The book I chose to review today, The Secret History, by Donna Tartt is actually not in my niche, but I got so caught up in it that I had to share it with you all. The funny thing is that I almost gave up on the book about a chapter in, but I kept dutifully on. It had a lot of obscure references to Greek and Latin language as well as history so at first I was daunted.
First of all, I am not a Greek or Latin scholar or a student of comparative literature. Nor did I attend a fancy New England Ivy League school. I didn’t understand the occasional lines of Greek, Latin, and French in this book, and I’m not an intellectual snob (Okay, maybe I am just a little bit). But these small details don’t detract from the thoroughly enjoyable experience of reading the Secret History. If you appreciate a well-written, well-told story that entertains, has good character development, an intriguing story, and reveals more than a little about human nature, you’re going to like this book. As if that weren’t enough, there’s also a liberal dose of contempt for the rich, and who doesn’t enjoy that?! For those who’ve studied Greek, Latin, French or the classics, the story will be even more rewarding.
Tartt uses Richard, the most accessible character, to tell the story with ease and authenticity. The six main characters (all in their early twenties) live in their own insular world at a small New England upper crust college, studying the classics with one solitary professor. There’s Henry, the leader and probably the one most likely to succeed as a true scholar; Francis, the skittish hypochondriac; Charles and Camilla, the twins; Bunny, the obnoxious and ill-fated one of the bunch; and Richard, the California kid from the most humble background of all. At first, Richard can’t believe his great luck to fall in with such a gilded clique, but as usual, things are not as they appear.

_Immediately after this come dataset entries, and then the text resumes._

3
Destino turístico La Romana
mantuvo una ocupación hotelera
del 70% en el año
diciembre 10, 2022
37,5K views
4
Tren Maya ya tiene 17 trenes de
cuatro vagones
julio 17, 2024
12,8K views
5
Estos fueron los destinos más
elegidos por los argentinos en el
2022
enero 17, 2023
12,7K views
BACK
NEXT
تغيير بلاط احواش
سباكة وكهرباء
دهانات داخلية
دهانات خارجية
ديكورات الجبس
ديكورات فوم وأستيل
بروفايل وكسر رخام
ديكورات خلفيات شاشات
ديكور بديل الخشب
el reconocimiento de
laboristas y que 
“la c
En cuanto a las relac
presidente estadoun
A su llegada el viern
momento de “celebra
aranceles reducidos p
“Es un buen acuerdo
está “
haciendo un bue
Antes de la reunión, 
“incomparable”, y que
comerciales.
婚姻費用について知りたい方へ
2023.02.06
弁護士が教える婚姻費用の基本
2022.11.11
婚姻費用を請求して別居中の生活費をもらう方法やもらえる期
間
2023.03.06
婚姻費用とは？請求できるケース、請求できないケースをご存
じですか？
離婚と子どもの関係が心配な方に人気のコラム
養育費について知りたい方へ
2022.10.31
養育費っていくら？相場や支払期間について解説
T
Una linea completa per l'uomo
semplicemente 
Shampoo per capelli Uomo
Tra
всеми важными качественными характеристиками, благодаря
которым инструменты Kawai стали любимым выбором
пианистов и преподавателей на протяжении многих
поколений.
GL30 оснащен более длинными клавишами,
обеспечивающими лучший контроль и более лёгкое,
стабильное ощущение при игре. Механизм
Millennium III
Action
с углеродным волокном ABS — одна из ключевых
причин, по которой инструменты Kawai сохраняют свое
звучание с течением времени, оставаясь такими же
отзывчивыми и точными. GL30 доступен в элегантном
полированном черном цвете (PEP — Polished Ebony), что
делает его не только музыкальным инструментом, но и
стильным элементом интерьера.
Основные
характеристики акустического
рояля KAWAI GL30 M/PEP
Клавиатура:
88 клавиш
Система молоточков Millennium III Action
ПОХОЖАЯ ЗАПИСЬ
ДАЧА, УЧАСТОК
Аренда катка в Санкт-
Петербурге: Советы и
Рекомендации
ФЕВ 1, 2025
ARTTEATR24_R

Soon, the outer world intrudes (they bring this upon themselves, of course) and things fall apart. It’s the telling of the unraveling that grips you as Tartt deftly controls how much to tell and when. I marveled at her lush descriptions that rival a poet’s, her skill at narrative and dialogue, and her most revealing descriptions of human mannerisms and behavior. She repeatedly builds intrigue and tension all the way to the end of the 500+ pages of the novel. This is no easy task, but she makes it look effortless.
Don’t be put off by the setting and character types in this book. You don’t have to be a literary snob to understand or enjoy the story. It’s worth the time to read the book, and if you’re an aspiring writer, there is much here to educate and marvel at. I highly recommend the The Secret History.